Wednesday Ramblings

What happens in Orinduik stays in Orinduik

We have always had some affection for The PM. He’s slow to anger and shows none of the malice some of his Cabinet colleagues display. When the bad boy is out of the country you know the hand on the ship of state will be ever so polite even in the foulest of weather.
And if he does appear incompetent at times it’s only in a well meaning, old fashioned way. Like a bumbling general manager of some ailing widget factory in northern Pennsylvania.  He’s also kinda cuddly like a mascot for the PPP, which he is. The day he goes will be a dark day for civility and decency.

His speeches are famously long and unfocused so much so that we understand CDs of them are eagerly traded by insomniacs. “Do you have the one from the opening of the alternative energy seminar …that’s supposed to knock you out in a minute.”  
 
But occasionally he has moments of inspiration and when we heard last week that at some meeting he had floated the idea that a casino/hotel be built at Orinduik Falls we knew he had hit on something huge, something very, very original …eco-gambling. Casinos and Conservation. You have to love him for inventing a whole new industry, which will soon be eligible for tax concessions. 

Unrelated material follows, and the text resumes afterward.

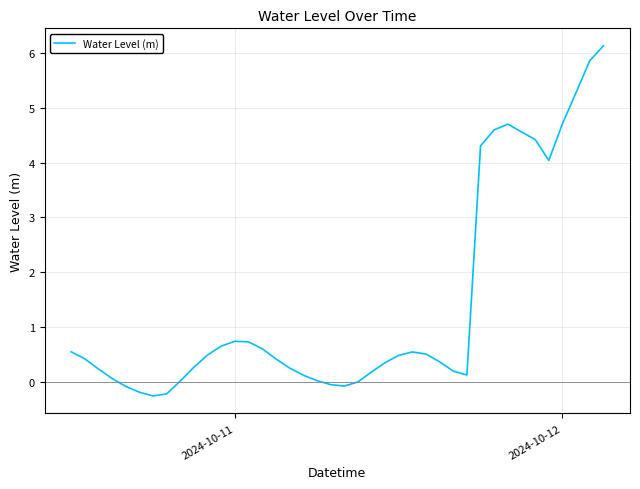

What is the difference between the maximum and minimum values?

6.4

We’re not sure exactly what he has in mind for Orinduik but we could come up with some pretty good ideas. The poker chips could be made out of balata, the craps table made out of real cow crap; and the indigenous waitresses would wear grass skirts.

 High rollers would sleep in hammocks and eat complimentary cassava bread. Transportation to and from the airport would be via ox and air conditioned cart. Yep these gamblers are going to see the beauty of Guyana whether they like it or not.

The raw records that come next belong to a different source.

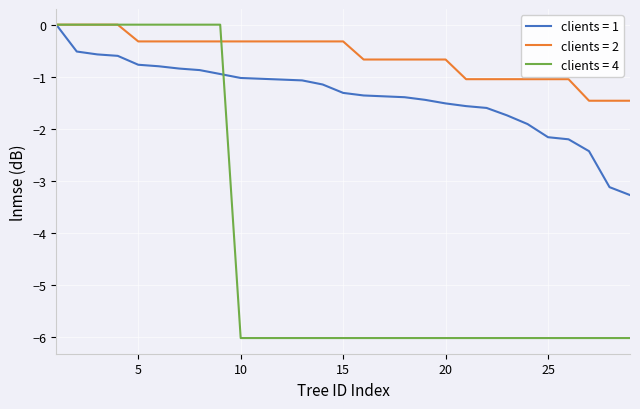

Reading left to right, what are all the values shown in this chart?

dbh: 0.0	-0.5	-0.6	-0.6	-0.8	-0.8	-0.8	-0.9	-0.9	-1.0	-1.0	-1.1	-1.1	-1.1	-1.3	-1.4	-1.4	-1.4	-1.4	-1.5	-1.6	-1.6	-1.7	-1.9	-2.2	-2.2	-2.4	-3.1	-3.3
h: 0.0	0.0	0.0	0.0	-0.3	-0.3	-0.3	-0.3	-0.3	-0.3	-0.3	-0.3	-0.3	-0.3	-0.3	-0.7	-0.7	-0.7	-0.7	-0.7	-1.0	-1.0	-1.0	-1.0	-1.0	-1.0	-1.5	-1.5	-1.5
factor_expansion: 0.0	0.0	0.0	0.0	0.0	0.0	0.0	0.0	0.0	-6.0	-6.0	-6.0	-6.0	-6.0	-6.0	-6.0	-6.0	-6.0	-6.0	-6.0	-6.0	-6.0	-6.0	-6.0	-6.0	-6.0	-6.0	-6.0	-6.0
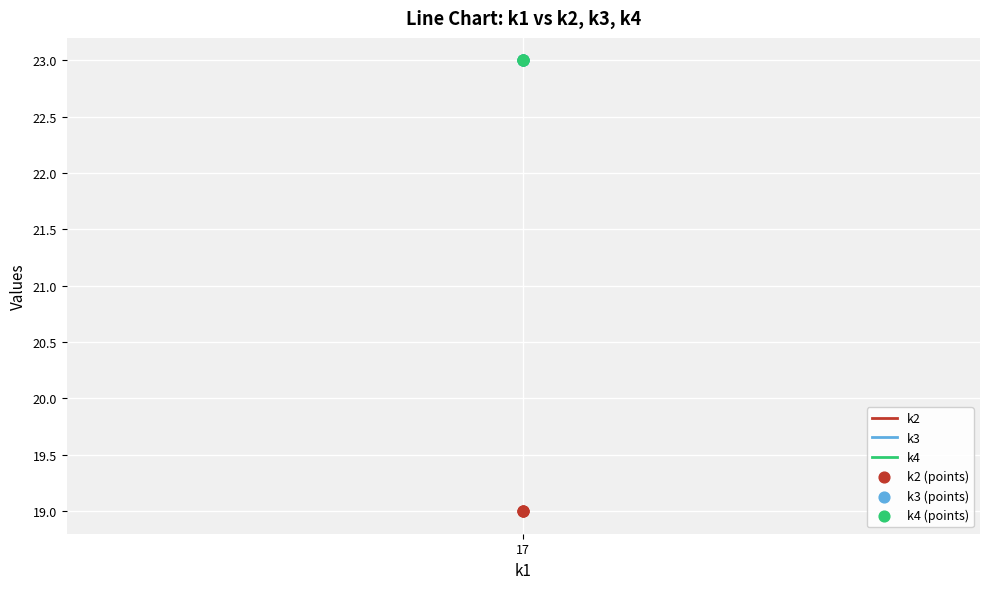

Which series has the largest total across all categories?

k3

This government is doing such a fantastic job at gambling away its reputation, that such a proposal no longer seems that far fetched even if the economics of the gambling industry remains murky. The Turk is investing US$25M in the Princess Buddy (opening for suckers October 1). With a 20% annual rate of return he would have to clear US$416,660 a month…tax free…oh sorry is there a tax holiday on gambling? According to the Tax Amendment Act…hold on…let’s go check that…ummm…hmmm…we’re stumped…Ashni? Winston?

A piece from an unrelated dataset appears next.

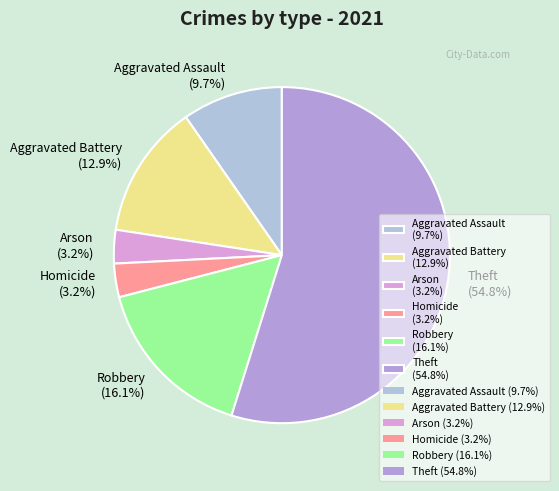

To the nearest percent, what is the difference between the largest and smallest slice percentages?

52%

Does that come under tourist hotel even though… Whatever, let’s just wait a few days and it will all be made legal. Don’t you just love this retroactive law making? Now this is the ultimate power trip: whenever you break the law you just go back and change it. Coming soon the Spy Equipment Authorization Act 2008. 

The obvious irony is that Jagdeo’s outburst at the newspaper launch suddenly brought the tax concessions under scrutiny and instead of Yesu having to attend the tax seminar wearing a dunce’s hat, El Presidente will be the one in the front row taking notes.
 
It took a four-page press release for them to admit as much or as they described it “the 2003 Amendment to Section 2 of the Income Tax (In Aid of Industry) Act contains a number of obvious deficiencies….” Oh let’s blame the legislation, shall we? And let’s just call the following legislation Egg on El Presidente’s Face Amendment 2008.

Ashni can call Stabroek all the names he wants and use the Beaker of Truth, aka the Ministers’ Mouthpiece to do it, but when you’re wrong you’re wrong.  

Inflation

Finally the inflation figures have been released Yipah dee freaking doo dah! (When Sam Hinds says Guyana’s not ready for Freedom of Information legislation, he ain’t kidding)
But really, folks, was that so hard to do? We kind of figured that you were hoping prices might fall a little in the second quarter but when gasoline hit $1000 you realised it was only going to get worse. Now don’t be such chicken %^&!s come mid-July.
 
We want dead bodies

We were so disappointed in the Unmentionable Rag for not putting the body of the 15 year old girl on their front page this Monday. After all they have had the Lusignan child with his guts hanging out, a couple of headless bodies and countless dead bandits. We just love a little nausea with our breakfast, and for years we could rely on you to bring a little sick to our throats every morning. And now you’ve stopped! Don’t tell us you’re getting soft.
  
Army bulletin

After two weeks hiding in the bush, Fineman Rondell Rawlins is now to be called Really Fineman Rawlins.